I hung out with the Hanlons a few weeks back. Their shop isnt too far from me and it's in an area that I cruise to. Super cool guys, very helpful and knowledgeable.


----------



## Noangelbuddy (Dec 6, 2017)

PontiacJim said:


> The 1st minute of this video demonstrates how to do this. Now this is the 5-speed TKO, so am not sure on a 6-speed how that would work. 5 gears is enough for me. LOL


Jim that video was most informative, thanks.


----------



## PontiacJim (Dec 29, 2012)

67ventwindow said:


> I had a T56 before and loved it. The predominate experience prior to getting the T56 in 1995 was three on tree and that did not translate So I wasn't messing up as bad as when I went to a deuce and a half and its wacky shifting.
> 
> Do you remember what the tolerance was? I will probably just buy all three sets. Its a friends lift so I don't want to put him out waiting for a part.


For TKO, .005"

Found another method:

The suggested points to measure opposite each other are 12 & 6 o'clock, and 3 & 9 o'clock. But I suspect if your high/low points were at 1 & 6 o'clock, then you would adjust for that IF they were out of spec.

Position the dial indicator at the 12 o’clock position, and zero the gauge. Then, rotate the engine slowly in the proper direction watching the gauge as the needle fluctuates. When you have found any high spots in the bell's circle, mark it on the back of the bellhousing with a marker, and record the amount.

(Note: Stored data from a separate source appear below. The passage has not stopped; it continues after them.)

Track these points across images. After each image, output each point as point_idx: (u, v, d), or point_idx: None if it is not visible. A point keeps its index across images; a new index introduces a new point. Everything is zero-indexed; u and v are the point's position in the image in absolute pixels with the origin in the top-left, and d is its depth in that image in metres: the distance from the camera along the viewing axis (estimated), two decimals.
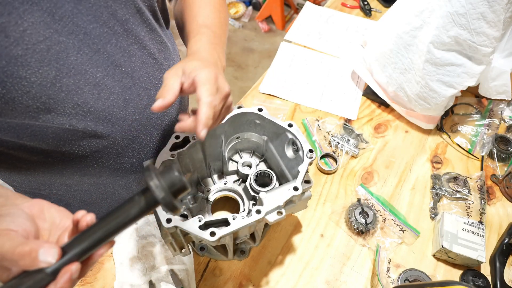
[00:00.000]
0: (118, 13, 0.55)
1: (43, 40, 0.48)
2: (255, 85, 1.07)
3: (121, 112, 0.62)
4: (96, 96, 0.57)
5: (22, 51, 0.46)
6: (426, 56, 0.83)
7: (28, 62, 0.47)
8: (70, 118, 0.56)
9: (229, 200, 0.77)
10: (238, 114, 0.68)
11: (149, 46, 0.63)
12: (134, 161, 0.70)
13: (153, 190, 0.37)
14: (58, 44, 0.49)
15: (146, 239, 0.75)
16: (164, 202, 0.37)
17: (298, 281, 0.74)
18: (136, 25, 0.59)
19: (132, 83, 0.62)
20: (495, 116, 1.00)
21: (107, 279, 0.72)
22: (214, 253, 0.72)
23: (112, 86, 0.59)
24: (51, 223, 0.42)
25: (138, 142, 0.68)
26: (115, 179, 0.72)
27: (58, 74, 0.51)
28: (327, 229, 0.81)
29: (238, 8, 2.96)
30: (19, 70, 0.47)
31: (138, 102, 0.64)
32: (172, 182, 0.37)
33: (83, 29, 0.52)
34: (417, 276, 0.73)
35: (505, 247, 0.78)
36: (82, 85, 0.54)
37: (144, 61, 0.63)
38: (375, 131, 0.98)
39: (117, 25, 0.56)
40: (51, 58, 0.49)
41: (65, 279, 0.36)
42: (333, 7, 1.31)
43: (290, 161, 0.68)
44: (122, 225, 0.39)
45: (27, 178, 0.68)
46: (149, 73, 0.64)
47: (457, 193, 0.85)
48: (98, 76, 0.56)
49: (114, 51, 0.57)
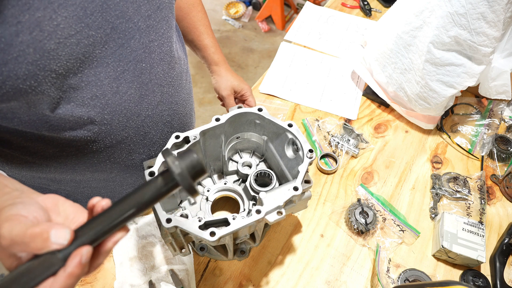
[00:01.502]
0: (142, 9, 0.57)
1: (74, 34, 0.48)
2: (255, 85, 1.07)
3: (136, 107, 0.63)
4: (115, 89, 0.58)
5: (54, 45, 0.47)
6: (426, 56, 0.83)
7: (59, 55, 0.48)
8: (88, 110, 0.56)
9: (229, 200, 0.77)
10: (238, 114, 0.68)
11: (167, 43, 0.65)
12: (144, 157, 0.72)
13: (173, 171, 0.36)
14: (87, 38, 0.50)
15: (146, 239, 0.75)
16: (184, 184, 0.36)
17: (298, 281, 0.74)
18: (157, 22, 0.61)
19: (149, 79, 0.63)
20: (495, 116, 0.99)
21: (107, 279, 0.72)
22: (214, 253, 0.72)
23: (130, 80, 0.60)
24: (65, 217, 0.41)
25: (149, 138, 0.69)
26: (125, 176, 0.73)
27: (81, 65, 0.52)
28: (327, 229, 0.81)
29: (238, 8, 2.96)
30: (51, 64, 0.47)
31: (152, 98, 0.65)
32: (192, 164, 0.37)
33: (111, 23, 0.53)
34: (417, 276, 0.73)
35: (505, 247, 0.78)
36: (103, 77, 0.56)
37: (162, 58, 0.64)
38: (375, 131, 0.98)
39: (141, 21, 0.57)
40: (79, 52, 0.50)
41: (75, 263, 0.34)
42: (333, 7, 1.31)
43: (290, 161, 0.68)
44: (139, 208, 0.37)
45: (37, 174, 0.69)
46: (165, 70, 0.66)
47: (457, 193, 0.85)
48: (119, 70, 0.57)
49: (137, 47, 0.58)
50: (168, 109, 0.71)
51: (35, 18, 0.44)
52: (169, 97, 0.69)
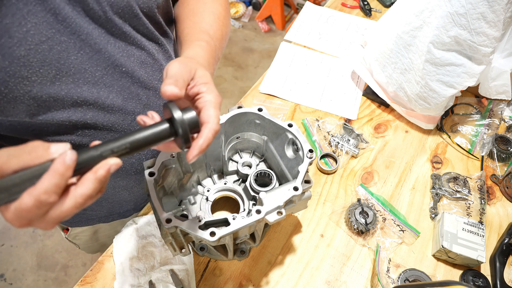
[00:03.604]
0: (116, 16, 0.56)
1: (45, 40, 0.48)
2: (255, 85, 1.07)
3: (119, 111, 0.62)
4: (96, 94, 0.58)
5: (24, 52, 0.47)
6: (426, 56, 0.83)
7: (30, 62, 0.48)
8: (69, 115, 0.56)
9: (229, 200, 0.77)
10: (238, 114, 0.68)
11: (147, 47, 0.64)
12: (134, 161, 0.71)
13: (175, 118, 0.42)
14: (59, 44, 0.50)
15: (146, 239, 0.75)
16: (183, 131, 0.42)
17: (298, 281, 0.74)
18: (131, 28, 0.60)
19: (131, 83, 0.62)
20: (495, 116, 1.00)
21: (107, 279, 0.72)
22: (214, 253, 0.72)
23: (110, 85, 0.59)
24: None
25: None
26: (116, 180, 0.72)
27: (58, 73, 0.51)
28: (327, 229, 0.81)
29: (238, 8, 2.96)
30: (21, 70, 0.47)
31: (137, 102, 0.64)
32: (192, 117, 0.43)
33: (85, 29, 0.52)
34: (417, 276, 0.73)
35: (505, 247, 0.78)
36: (82, 83, 0.55)
37: (143, 61, 0.63)
38: (375, 131, 0.98)
39: (114, 28, 0.56)
40: (52, 58, 0.50)
41: (60, 161, 0.34)
42: (333, 7, 1.31)
43: (290, 161, 0.68)
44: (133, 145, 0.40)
45: None
46: (149, 73, 0.65)
47: (457, 193, 0.85)
48: (97, 75, 0.57)
49: (114, 51, 0.58)
50: (157, 112, 0.69)
51: (3, 25, 0.44)
52: (156, 99, 0.68)
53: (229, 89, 2.51)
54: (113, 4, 0.54)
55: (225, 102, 2.36)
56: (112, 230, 0.89)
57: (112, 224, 0.86)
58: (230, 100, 2.43)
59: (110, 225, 0.87)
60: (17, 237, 1.83)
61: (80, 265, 1.76)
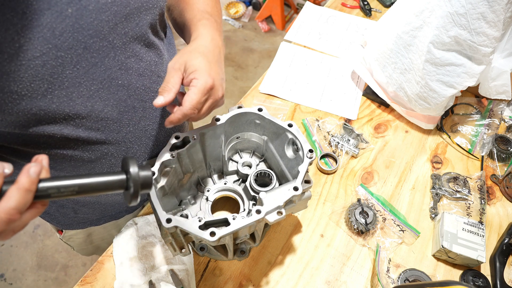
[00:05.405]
0: (118, 27, 0.55)
1: (39, 56, 0.47)
2: (255, 85, 1.07)
3: (114, 125, 0.61)
4: (90, 108, 0.56)
5: (15, 67, 0.45)
6: (426, 56, 0.83)
7: (20, 77, 0.46)
8: (61, 128, 0.55)
9: (229, 200, 0.77)
10: (238, 114, 0.68)
11: (146, 59, 0.63)
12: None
13: (131, 173, 0.43)
14: (55, 59, 0.49)
15: (146, 239, 0.75)
16: (135, 187, 0.44)
17: (298, 281, 0.74)
18: (134, 39, 0.59)
19: (127, 96, 0.61)
20: (495, 116, 0.99)
21: (107, 279, 0.72)
22: (214, 253, 0.72)
23: (106, 98, 0.58)
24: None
25: (132, 153, 0.67)
26: None
27: (50, 87, 0.50)
28: (327, 229, 0.81)
29: (238, 8, 2.96)
30: (11, 85, 0.46)
31: (133, 114, 0.63)
32: (147, 176, 0.45)
33: (83, 43, 0.51)
34: (417, 276, 0.73)
35: (505, 247, 0.78)
36: (75, 97, 0.54)
37: (141, 74, 0.62)
38: (375, 131, 0.98)
39: (117, 39, 0.55)
40: (45, 73, 0.48)
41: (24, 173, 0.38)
42: (333, 7, 1.31)
43: (290, 161, 0.68)
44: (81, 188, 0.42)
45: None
46: (146, 85, 0.64)
47: (457, 193, 0.85)
48: (93, 89, 0.55)
49: (111, 64, 0.56)
50: (153, 123, 0.68)
51: None
52: (153, 111, 0.67)
53: (229, 89, 2.51)
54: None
55: (225, 102, 2.36)
56: (106, 233, 0.89)
57: (106, 227, 0.86)
58: (230, 100, 2.43)
59: (104, 228, 0.86)
60: (17, 237, 1.83)
61: (80, 265, 1.76)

This may require 2 or 3 full turns of the crank/dial indicator to verify the areas of misalignment. Once you have marked and recorded the measurement, bring the dial indicator to that high spot, then rotate the crank 180° across from it and verify the corresponding low point of the bellhousing. Mark this location and the measurement, as well.

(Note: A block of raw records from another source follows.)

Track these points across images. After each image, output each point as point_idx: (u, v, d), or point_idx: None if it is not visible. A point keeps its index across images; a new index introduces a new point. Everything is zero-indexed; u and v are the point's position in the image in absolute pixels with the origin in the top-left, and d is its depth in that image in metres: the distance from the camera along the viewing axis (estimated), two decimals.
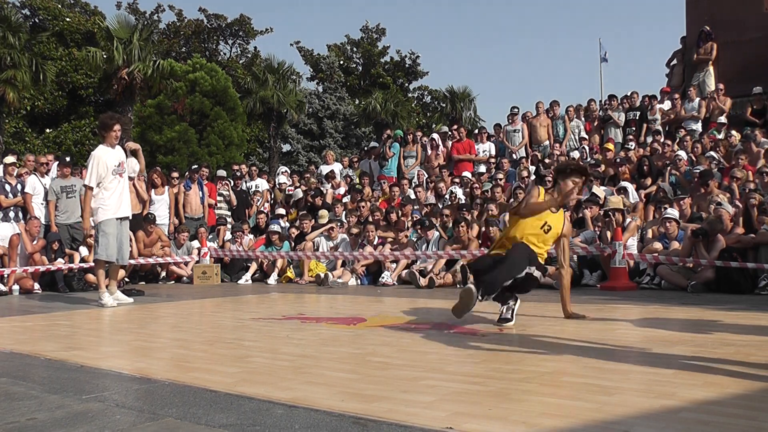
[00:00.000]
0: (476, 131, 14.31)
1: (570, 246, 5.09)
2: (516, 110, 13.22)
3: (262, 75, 28.63)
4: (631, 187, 9.59)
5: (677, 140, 11.25)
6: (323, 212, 10.95)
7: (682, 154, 10.27)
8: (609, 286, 7.70)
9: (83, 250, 9.34)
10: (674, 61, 14.96)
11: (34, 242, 9.04)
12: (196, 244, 10.63)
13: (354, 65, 38.35)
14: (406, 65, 37.83)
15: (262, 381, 2.91)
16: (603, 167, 10.84)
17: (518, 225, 4.70)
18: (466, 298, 4.32)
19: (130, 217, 7.22)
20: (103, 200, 6.76)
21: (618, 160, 10.91)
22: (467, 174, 11.76)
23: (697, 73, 13.73)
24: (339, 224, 10.65)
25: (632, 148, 11.28)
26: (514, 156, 12.64)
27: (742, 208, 7.91)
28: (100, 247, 6.78)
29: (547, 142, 12.85)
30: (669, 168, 10.11)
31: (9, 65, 21.30)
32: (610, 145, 11.93)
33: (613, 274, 7.79)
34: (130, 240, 9.87)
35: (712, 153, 10.21)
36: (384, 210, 10.53)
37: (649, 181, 10.10)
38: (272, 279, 10.01)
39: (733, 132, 10.99)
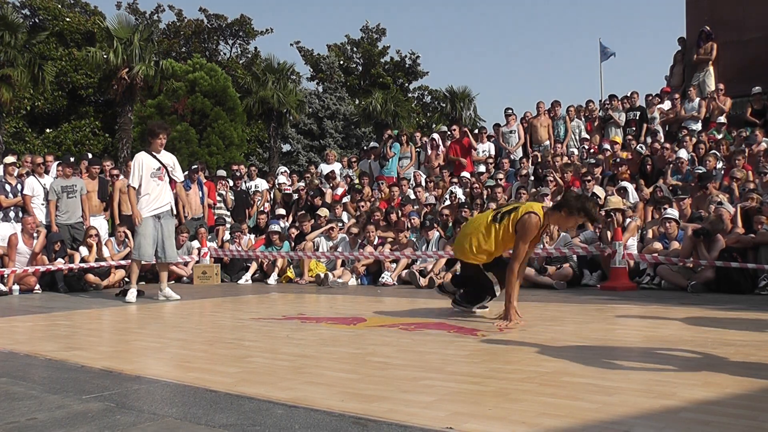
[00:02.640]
0: (476, 131, 14.30)
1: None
2: (510, 111, 13.22)
3: (262, 75, 28.64)
4: (631, 187, 9.59)
5: (677, 140, 11.23)
6: (323, 210, 10.97)
7: (683, 154, 10.25)
8: (609, 286, 7.70)
9: (83, 250, 9.33)
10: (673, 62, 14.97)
11: (34, 241, 9.01)
12: (196, 244, 10.63)
13: (354, 65, 38.36)
14: (406, 65, 37.84)
15: (262, 381, 2.91)
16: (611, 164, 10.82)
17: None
18: None
19: (173, 213, 7.49)
20: (140, 202, 7.14)
21: (618, 160, 10.91)
22: (467, 174, 11.76)
23: (697, 73, 13.73)
24: (339, 224, 10.65)
25: (642, 150, 11.20)
26: (512, 156, 12.64)
27: (744, 208, 7.89)
28: (134, 247, 7.27)
29: (547, 142, 12.86)
30: (669, 167, 10.11)
31: (5, 63, 21.26)
32: (618, 138, 11.95)
33: (613, 274, 7.80)
34: (130, 239, 9.91)
35: (716, 152, 10.19)
36: (384, 210, 10.53)
37: (643, 182, 10.05)
38: (272, 279, 10.01)
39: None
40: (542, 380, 2.83)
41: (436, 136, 13.91)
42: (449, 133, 13.69)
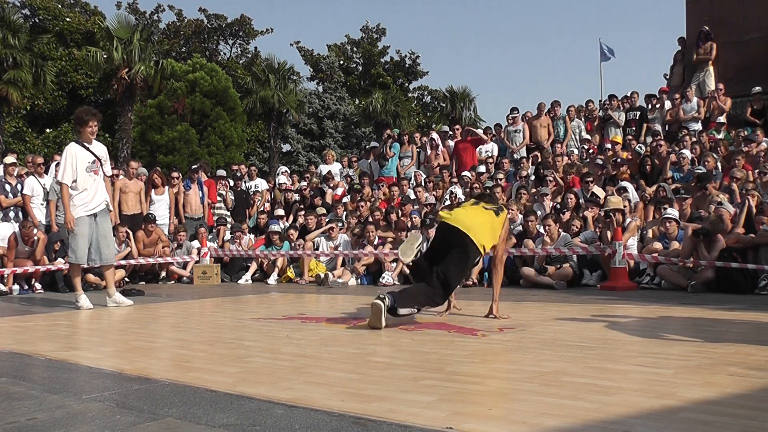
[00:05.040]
0: (481, 131, 14.29)
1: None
2: (516, 111, 13.22)
3: (262, 75, 28.64)
4: (631, 187, 9.59)
5: (677, 140, 11.22)
6: (320, 209, 11.00)
7: (687, 153, 10.24)
8: (609, 286, 7.71)
9: None
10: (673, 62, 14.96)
11: (35, 244, 8.99)
12: (196, 244, 10.62)
13: (354, 65, 38.36)
14: (406, 65, 37.84)
15: (262, 381, 2.91)
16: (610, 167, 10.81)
17: None
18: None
19: (109, 211, 6.70)
20: (75, 198, 6.39)
21: (618, 161, 10.90)
22: (467, 174, 11.76)
23: (697, 73, 13.72)
24: (339, 224, 10.65)
25: (642, 150, 11.19)
26: (515, 156, 12.64)
27: (746, 207, 7.87)
28: (70, 248, 6.47)
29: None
30: (668, 165, 10.10)
31: (11, 66, 21.35)
32: (618, 138, 11.94)
33: (613, 274, 7.80)
34: (130, 239, 9.92)
35: (714, 155, 10.18)
36: (384, 210, 10.53)
37: (643, 182, 10.06)
38: (272, 279, 10.01)
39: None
40: (542, 380, 2.83)
41: (435, 136, 13.91)
42: (450, 133, 13.69)
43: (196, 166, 12.02)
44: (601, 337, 4.04)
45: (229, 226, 11.63)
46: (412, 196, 11.42)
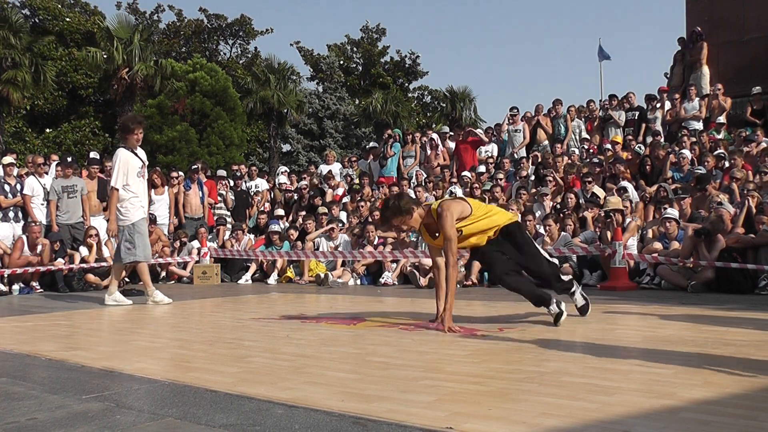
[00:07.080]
0: (482, 132, 14.30)
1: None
2: (515, 110, 13.22)
3: (262, 75, 28.65)
4: (631, 187, 9.59)
5: (677, 140, 11.22)
6: (322, 208, 11.01)
7: (687, 153, 10.24)
8: (609, 286, 7.71)
9: (83, 250, 9.33)
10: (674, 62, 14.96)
11: (38, 249, 8.99)
12: (196, 244, 10.62)
13: (354, 65, 38.35)
14: (406, 65, 37.83)
15: (262, 381, 2.91)
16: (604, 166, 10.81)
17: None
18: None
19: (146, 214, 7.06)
20: (133, 202, 6.67)
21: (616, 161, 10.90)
22: (467, 174, 11.76)
23: (693, 74, 13.72)
24: (339, 224, 10.66)
25: (641, 150, 11.19)
26: (515, 155, 12.64)
27: (746, 207, 7.86)
28: (137, 248, 6.65)
29: (546, 142, 12.85)
30: (668, 165, 10.10)
31: (10, 66, 21.37)
32: (618, 138, 11.94)
33: (613, 274, 7.80)
34: None
35: (723, 152, 10.16)
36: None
37: (643, 182, 10.05)
38: (272, 279, 10.01)
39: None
40: (542, 380, 2.83)
41: (435, 136, 13.91)
42: (451, 133, 13.69)
43: (196, 166, 12.01)
44: (601, 337, 4.04)
45: (229, 226, 11.63)
46: (412, 196, 11.42)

After verifying the 2 points are 180 degrees apart, it’s time to get out the calculator. Subtract the lower number from the higher number then take the solution and divide it by 2. If your number is greater than .005”, you’re outside of the tolerance allowed by Tremec.

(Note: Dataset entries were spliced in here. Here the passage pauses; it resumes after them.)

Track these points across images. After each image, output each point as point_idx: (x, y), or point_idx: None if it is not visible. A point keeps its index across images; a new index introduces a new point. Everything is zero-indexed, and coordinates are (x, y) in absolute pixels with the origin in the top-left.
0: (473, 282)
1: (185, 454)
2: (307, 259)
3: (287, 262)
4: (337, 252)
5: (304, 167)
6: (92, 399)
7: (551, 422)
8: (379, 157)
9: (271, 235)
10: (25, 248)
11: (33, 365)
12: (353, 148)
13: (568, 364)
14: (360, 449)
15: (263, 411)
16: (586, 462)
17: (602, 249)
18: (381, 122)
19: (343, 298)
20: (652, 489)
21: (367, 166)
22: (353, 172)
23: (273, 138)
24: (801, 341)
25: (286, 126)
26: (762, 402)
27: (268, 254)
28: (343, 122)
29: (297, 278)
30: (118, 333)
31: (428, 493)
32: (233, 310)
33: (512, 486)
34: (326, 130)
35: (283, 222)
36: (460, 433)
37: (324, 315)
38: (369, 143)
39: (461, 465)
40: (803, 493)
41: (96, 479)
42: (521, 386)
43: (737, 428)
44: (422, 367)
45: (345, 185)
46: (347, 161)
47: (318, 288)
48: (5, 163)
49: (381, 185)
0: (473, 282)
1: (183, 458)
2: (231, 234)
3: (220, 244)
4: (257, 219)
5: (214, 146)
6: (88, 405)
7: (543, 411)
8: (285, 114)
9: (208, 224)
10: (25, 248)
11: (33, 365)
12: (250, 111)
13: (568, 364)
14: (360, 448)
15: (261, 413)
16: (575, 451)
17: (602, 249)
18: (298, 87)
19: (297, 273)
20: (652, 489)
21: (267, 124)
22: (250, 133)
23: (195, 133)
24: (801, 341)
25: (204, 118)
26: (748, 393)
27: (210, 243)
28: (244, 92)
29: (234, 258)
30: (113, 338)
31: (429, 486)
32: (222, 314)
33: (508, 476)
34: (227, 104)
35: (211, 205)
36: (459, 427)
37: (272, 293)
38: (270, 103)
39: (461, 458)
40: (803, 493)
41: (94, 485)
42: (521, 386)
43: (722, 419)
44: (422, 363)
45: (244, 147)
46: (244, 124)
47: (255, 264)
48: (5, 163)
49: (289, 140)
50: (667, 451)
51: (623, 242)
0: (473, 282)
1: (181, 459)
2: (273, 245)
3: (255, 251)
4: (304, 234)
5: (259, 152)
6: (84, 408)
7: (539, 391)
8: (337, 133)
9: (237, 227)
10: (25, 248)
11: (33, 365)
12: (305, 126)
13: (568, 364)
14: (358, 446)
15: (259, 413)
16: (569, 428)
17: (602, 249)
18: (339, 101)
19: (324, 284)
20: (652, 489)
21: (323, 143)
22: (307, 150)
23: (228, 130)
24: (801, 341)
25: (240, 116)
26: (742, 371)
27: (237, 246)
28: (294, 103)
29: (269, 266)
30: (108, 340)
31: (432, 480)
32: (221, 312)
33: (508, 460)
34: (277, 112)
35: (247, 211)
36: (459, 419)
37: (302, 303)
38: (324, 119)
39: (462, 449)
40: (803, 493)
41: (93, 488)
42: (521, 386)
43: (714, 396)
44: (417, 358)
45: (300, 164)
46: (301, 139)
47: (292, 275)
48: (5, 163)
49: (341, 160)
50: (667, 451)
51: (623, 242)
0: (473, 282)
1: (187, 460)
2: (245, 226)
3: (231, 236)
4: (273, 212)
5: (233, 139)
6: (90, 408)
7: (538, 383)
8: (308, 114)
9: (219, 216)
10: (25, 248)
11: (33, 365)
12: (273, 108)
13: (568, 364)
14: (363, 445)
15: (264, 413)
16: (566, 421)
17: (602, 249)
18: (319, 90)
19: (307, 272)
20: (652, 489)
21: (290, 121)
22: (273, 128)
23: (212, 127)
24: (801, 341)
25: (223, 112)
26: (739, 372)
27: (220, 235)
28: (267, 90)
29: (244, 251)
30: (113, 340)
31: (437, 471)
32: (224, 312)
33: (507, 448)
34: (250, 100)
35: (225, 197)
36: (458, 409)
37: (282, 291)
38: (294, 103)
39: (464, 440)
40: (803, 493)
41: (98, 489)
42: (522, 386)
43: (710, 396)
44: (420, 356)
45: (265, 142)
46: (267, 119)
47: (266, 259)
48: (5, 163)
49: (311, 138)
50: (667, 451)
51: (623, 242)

For instance, if your high point was .015” and your low point was .007” the difference would be .008” (.015-.007=.008).

When you divide .008” by 2, you get .004”. .004” is less than .005” so this example would fall within the tolerance.

If you use an offset dowel to correct any misalignment, make your adjustments, and repeat the procedure to check the bell alignment, and do so until you have the bell in alignment.


----------



## 67ventwindow (Mar 3, 2020)

PontiacJim said:


> For TKO, .005"
> 
> Found another method:
> 
> ...


 5 thousandths makes sense with the offset pins start at 7 thousandths. There is no making it tighter if its only 2-3 thou out. I will mock it up on the spare engine and see how it goes.


----------



## armyadarkness (Dec 7, 2020)

Im still moderately amazed that the center hole on the bell housing is consistent enough to take these measurements by. Especially looking for tolerances under 1/16. I would think that they'd want you to use the bolt holes (for the trans) in the bell housing


----------



## CoveKid19 (Nov 18, 2021)

Simple is how I taught my trainees when dialing in components in jet engines. Same method applies here. The simplest method (*two steps*) is to find the total indicated runout (TIR) while at the same time letting the dial indicator tell you which way, and how far the bellhousing needs to move to get the concentricity within tolerance.

1- *Find the exact point of the bellhousing's hole which is farthest from the crankshaft's centerline*.
Once the dial indicator (DI) is set-up correctly, rotate the engine and watch the DI needle until you see it moving in a counter-clockwise (CCW) direction. When the needle stops moving CCW, and just before it starts to move clockwise (CW) you've found that point. Now zero the DI needle.

2. *Find the direction and the distance the bellhousing needs to move.*
With the DI zeroed from step 1, rotate the engine and watch the DI needle (moving CW) until it stops, just before moving CCW. At this point the DI (plunger) is pointing in the direction the bellhousing needs to move while the needle is giving you the TIR. TIR divided by 2 is how far the bellhousing needs to move to make it concentric to the crankshaft centerline.


----------